YOUR ASSIGNMENT:
Without the images, repeat every line of the listing verbatim.

RECORDS SUPPLIED:

+++++

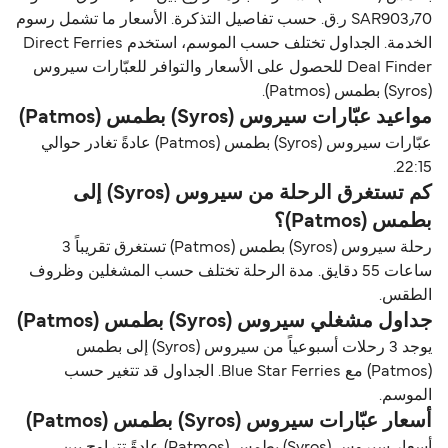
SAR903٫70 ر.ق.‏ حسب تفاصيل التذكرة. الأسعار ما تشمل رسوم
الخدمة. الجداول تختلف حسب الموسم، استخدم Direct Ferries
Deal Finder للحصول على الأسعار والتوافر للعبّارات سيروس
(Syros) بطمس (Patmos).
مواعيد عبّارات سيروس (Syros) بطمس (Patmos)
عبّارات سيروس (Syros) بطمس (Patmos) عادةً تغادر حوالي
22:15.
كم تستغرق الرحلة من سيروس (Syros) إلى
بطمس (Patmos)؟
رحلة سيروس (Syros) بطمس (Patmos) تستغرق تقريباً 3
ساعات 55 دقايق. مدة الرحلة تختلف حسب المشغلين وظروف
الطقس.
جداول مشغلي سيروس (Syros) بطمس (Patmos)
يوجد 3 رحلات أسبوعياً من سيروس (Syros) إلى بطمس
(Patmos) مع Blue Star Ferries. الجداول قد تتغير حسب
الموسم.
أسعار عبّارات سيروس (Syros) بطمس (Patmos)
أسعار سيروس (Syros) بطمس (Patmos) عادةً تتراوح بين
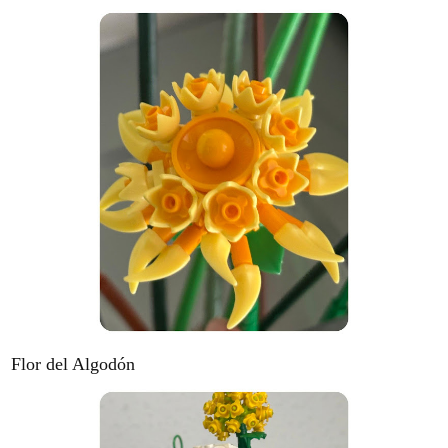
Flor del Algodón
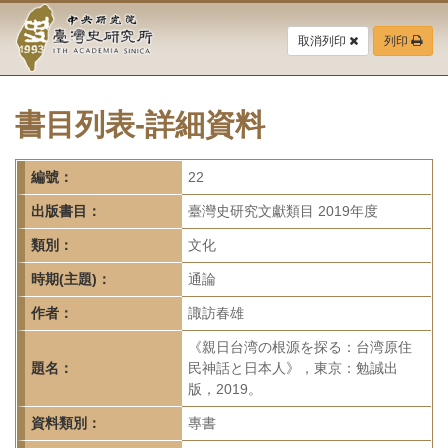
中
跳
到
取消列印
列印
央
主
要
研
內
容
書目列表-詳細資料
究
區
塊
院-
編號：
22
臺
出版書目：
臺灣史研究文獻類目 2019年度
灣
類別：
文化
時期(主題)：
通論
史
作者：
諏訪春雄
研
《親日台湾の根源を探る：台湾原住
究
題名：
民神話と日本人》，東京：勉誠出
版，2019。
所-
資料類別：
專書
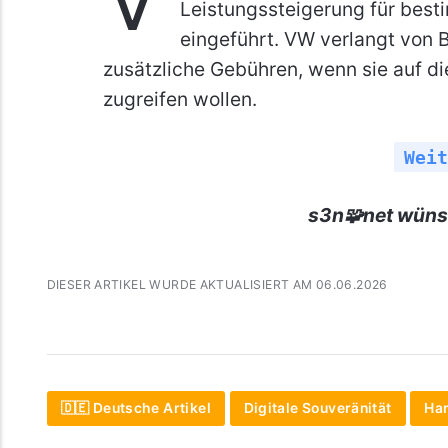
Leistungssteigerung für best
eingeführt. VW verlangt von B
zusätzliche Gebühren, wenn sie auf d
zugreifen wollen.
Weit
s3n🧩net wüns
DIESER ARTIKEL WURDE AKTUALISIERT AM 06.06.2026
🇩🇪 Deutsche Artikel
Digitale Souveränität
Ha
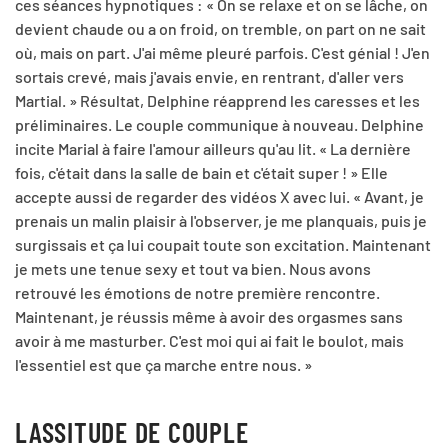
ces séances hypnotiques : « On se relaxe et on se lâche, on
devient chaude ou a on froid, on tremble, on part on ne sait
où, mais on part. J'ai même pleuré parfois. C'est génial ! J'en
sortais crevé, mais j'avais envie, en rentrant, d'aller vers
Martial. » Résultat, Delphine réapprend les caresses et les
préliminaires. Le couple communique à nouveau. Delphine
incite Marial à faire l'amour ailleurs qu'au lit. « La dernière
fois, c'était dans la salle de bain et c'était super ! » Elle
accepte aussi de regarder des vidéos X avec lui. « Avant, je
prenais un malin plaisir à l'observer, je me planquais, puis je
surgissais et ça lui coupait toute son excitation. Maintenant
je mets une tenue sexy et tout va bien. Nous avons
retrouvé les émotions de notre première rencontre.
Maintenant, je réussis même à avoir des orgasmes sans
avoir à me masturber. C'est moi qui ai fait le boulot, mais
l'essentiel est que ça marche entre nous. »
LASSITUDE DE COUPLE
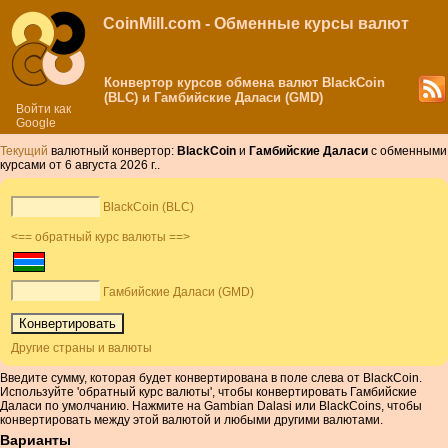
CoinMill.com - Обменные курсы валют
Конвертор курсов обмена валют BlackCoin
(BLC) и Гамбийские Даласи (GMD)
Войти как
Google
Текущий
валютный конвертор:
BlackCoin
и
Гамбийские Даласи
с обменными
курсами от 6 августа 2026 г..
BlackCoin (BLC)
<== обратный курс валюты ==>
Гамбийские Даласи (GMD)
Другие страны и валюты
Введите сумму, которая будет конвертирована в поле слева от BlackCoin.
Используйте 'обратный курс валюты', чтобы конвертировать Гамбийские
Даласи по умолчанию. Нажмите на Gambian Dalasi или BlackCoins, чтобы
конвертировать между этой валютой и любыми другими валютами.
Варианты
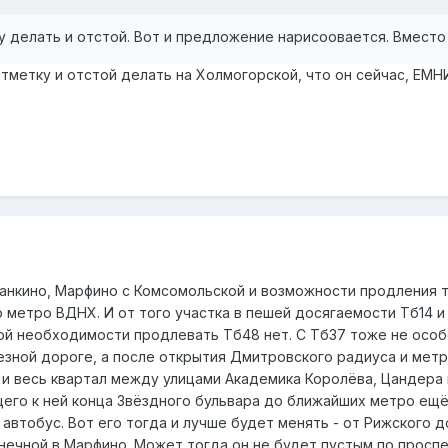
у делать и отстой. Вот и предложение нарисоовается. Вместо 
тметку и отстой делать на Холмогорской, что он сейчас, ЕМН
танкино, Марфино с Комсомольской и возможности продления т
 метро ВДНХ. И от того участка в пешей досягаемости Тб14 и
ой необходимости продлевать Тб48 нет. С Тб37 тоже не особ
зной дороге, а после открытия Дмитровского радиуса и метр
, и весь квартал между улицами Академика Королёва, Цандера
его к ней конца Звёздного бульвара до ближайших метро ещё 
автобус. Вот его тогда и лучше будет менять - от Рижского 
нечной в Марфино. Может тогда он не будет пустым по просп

+++++

ANSWER FOR THIS EXERCISE:
SAR903٫70 ر.ق.‏ حسب تفاصيل التذكرة. الأسعار ما تشمل رسوم
الخدمة. الجداول تختلف حسب الموسم، استخدم Direct Ferries
Deal Finder للحصول على الأسعار والتوافر للعبّارات سيروس
(Syros) بطمس (Patmos).
مواعيد عبّارات سيروس (Syros) بطمس (Patmos)
عبّارات سيروس (Syros) بطمس (Patmos) عادةً تغادر حوالي
22:15.
كم تستغرق الرحلة من سيروس (Syros) إلى
بطمس (Patmos)؟
رحلة سيروس (Syros) بطمس (Patmos) تستغرق تقريباً 3
ساعات 55 دقايق. مدة الرحلة تختلف حسب المشغلين وظروف
الطقس.
جداول مشغلي سيروس (Syros) بطمس (Patmos)
يوجد 3 رحلات أسبوعياً من سيروس (Syros) إلى بطمس
(Patmos) مع Blue Star Ferries. الجداول قد تتغير حسب
الموسم.
أسعار عبّارات سيروس (Syros) بطمس (Patmos)
أسعار سيروس (Syros) بطمس (Patmos) عادةً تتراوح بين
Flor del Algodón
中
跳
到
取消列印
列印
央
主
要
研
內
容
書目列表-詳細資料
究
區
塊
院-
編號：
22
臺
出版書目：
臺灣史研究文獻類目 2019年度
灣
類別：
文化
時期(主題)：
通論
史
作者：
諏訪春雄
研
《親日台湾の根源を探る：台湾原住
究
題名：
民神話と日本人》，東京：勉誠出
版，2019。
所-
資料類別：
專書
Leistungssteigerung für best
eingeführt. VW verlangt von B
zusätzliche Gebühren, wenn sie auf d
zugreifen wollen.
Weit
s3n🧩net wüns
DIESER ARTIKEL WURDE AKTUALISIERT AM 06.06.2026
🇩🇪 Deutsche Artikel
Digitale Souveränität
Ha
ces séances hypnotiques : « On se relaxe et on se lâche, on
devient chaude ou a on froid, on tremble, on part on ne sait
où, mais on part. J'ai même pleuré parfois. C'est génial ! J'en
sortais crevé, mais j'avais envie, en rentrant, d'aller vers
Martial. » Résultat, Delphine réapprend les caresses et les
préliminaires. Le couple communique à nouveau. Delphine
incite Marial à faire l'amour ailleurs qu'au lit. « La dernière
fois, c'était dans la salle de bain et c'était super ! » Elle
accepte aussi de regarder des vidéos X avec lui. « Avant, je
prenais un malin plaisir à l'observer, je me planquais, puis je
surgissais et ça lui coupait toute son excitation. Maintenant
je mets une tenue sexy et tout va bien. Nous avons
retrouvé les émotions de notre première rencontre.
Maintenant, je réussis même à avoir des orgasmes sans
avoir à me masturber. C'est moi qui ai fait le boulot, mais
l'essentiel est que ça marche entre nous. »
LASSITUDE DE COUPLE
CoinMill.com - Обменные курсы валют
Конвертор курсов обмена валют BlackCoin
(BLC) и Гамбийские Даласи (GMD)
Войти как
Google
Текущий
валютный конвертор:
BlackCoin
и
Гамбийские Даласи
с обменными
курсами от 6 августа 2026 г..
BlackCoin (BLC)
<== обратный курс валюты ==>
Гамбийские Даласи (GMD)
Другие страны и валюты
Введите сумму, которая будет конвертирована в поле слева от BlackCoin.
Используйте 'обратный курс валюты', чтобы конвертировать Гамбийские
Даласи по умолчанию. Нажмите на Gambian Dalasi или BlackCoins, чтобы
конвертировать между этой валютой и любыми другими валютами.
Варианты
у делать и отстой. Вот и предложение нарисоовается. Вместо 
тметку и отстой делать на Холмогорской, что он сейчас, ЕМН
танкино, Марфино с Комсомольской и возможности продления т
 метро ВДНХ. И от того участка в пешей досягаемости Тб14 и
ой необходимости продлевать Тб48 нет. С Тб37 тоже не особ
зной дороге, а после открытия Дмитровского радиуса и метр
, и весь квартал между улицами Академика Королёва, Цандера
его к ней конца Звёздного бульвара до ближайших метро ещё 
автобус. Вот его тогда и лучше будет менять - от Рижского 
нечной в Марфино. Может тогда он не будет пустым по просп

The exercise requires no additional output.